### Requirement
How many lines in the data that follows contain the word "posedge"? Only that number is needed.

(Dataset items)
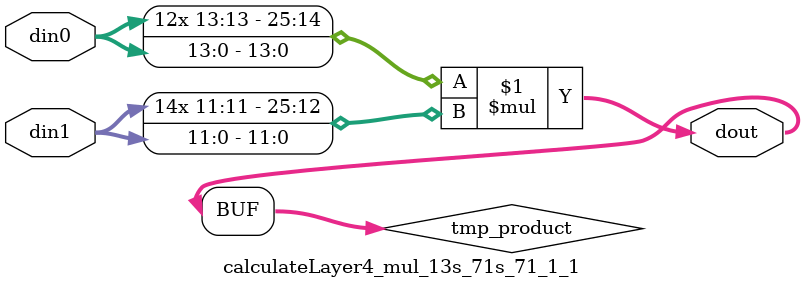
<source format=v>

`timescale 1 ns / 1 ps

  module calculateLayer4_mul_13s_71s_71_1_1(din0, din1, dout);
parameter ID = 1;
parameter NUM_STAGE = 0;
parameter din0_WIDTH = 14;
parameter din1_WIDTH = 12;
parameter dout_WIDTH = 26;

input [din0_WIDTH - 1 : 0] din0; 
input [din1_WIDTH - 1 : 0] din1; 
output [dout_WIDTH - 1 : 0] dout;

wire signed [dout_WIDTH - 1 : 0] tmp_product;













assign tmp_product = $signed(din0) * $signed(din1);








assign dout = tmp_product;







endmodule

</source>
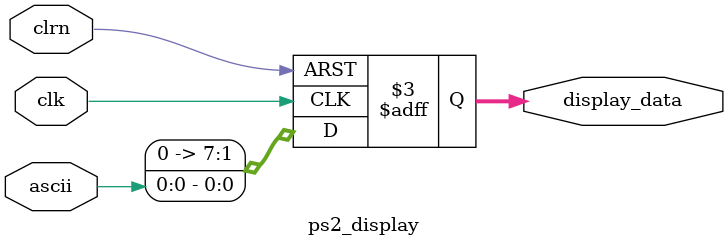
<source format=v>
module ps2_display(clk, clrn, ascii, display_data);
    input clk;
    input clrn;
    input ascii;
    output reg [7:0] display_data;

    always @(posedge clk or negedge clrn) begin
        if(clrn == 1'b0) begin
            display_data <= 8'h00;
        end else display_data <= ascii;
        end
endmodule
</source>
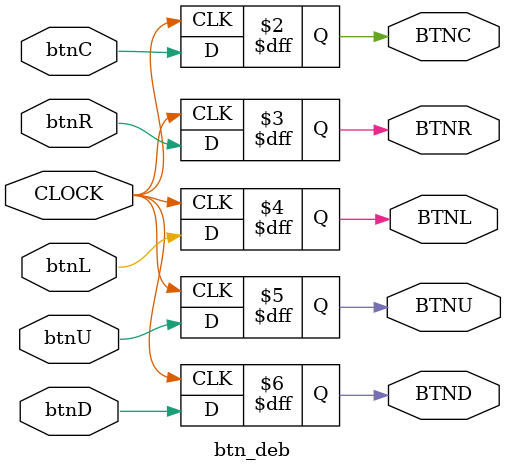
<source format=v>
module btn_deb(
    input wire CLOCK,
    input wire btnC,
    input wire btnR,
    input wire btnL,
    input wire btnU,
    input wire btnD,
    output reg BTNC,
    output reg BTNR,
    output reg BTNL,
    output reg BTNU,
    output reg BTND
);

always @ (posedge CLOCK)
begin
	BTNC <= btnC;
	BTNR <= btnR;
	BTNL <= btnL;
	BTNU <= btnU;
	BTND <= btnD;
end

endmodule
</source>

### Expected answer
2